Task details: Your task is to give the number of lines below that contain "within". Give no other text.

Data for this task:
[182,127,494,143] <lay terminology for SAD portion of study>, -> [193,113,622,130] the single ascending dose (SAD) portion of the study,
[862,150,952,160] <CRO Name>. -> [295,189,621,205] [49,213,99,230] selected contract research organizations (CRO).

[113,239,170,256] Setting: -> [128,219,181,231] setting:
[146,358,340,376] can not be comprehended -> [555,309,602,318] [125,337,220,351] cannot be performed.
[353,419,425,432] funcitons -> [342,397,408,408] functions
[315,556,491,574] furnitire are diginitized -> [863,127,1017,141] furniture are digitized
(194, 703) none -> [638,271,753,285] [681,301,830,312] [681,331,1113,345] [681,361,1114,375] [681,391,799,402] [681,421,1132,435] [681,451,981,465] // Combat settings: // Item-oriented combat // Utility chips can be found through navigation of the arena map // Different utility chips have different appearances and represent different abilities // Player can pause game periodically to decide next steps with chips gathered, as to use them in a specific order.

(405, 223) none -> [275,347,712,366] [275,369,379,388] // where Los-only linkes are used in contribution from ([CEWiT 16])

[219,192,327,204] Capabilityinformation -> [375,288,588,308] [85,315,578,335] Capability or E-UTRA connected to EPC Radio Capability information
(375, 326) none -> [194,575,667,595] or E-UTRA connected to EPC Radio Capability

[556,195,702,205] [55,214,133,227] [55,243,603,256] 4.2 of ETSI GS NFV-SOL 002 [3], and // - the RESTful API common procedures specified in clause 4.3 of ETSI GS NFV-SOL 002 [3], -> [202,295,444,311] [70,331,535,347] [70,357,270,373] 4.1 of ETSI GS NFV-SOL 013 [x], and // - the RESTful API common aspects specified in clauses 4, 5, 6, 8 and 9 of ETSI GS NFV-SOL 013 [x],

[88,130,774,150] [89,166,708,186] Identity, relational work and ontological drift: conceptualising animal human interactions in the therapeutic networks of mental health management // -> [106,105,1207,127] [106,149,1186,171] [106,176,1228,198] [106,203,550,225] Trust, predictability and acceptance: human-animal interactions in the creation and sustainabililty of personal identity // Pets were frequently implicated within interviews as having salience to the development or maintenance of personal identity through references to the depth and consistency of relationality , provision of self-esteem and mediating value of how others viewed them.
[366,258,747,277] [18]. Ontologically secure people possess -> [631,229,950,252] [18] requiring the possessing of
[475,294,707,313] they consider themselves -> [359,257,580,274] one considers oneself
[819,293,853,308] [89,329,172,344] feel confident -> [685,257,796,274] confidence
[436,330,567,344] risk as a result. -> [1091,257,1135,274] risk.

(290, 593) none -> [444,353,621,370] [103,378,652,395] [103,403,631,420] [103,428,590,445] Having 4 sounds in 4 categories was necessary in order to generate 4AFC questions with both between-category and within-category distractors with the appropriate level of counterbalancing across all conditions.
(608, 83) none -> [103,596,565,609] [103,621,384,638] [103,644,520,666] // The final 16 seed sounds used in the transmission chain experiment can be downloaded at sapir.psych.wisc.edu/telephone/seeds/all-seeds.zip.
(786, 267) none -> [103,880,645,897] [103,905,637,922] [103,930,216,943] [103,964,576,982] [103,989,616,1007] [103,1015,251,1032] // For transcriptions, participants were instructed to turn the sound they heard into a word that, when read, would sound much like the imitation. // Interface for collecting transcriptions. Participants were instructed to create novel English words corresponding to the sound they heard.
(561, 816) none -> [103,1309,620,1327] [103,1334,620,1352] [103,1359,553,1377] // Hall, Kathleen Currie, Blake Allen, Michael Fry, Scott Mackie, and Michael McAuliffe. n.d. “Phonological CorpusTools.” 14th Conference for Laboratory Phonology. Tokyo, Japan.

Solved problem: 2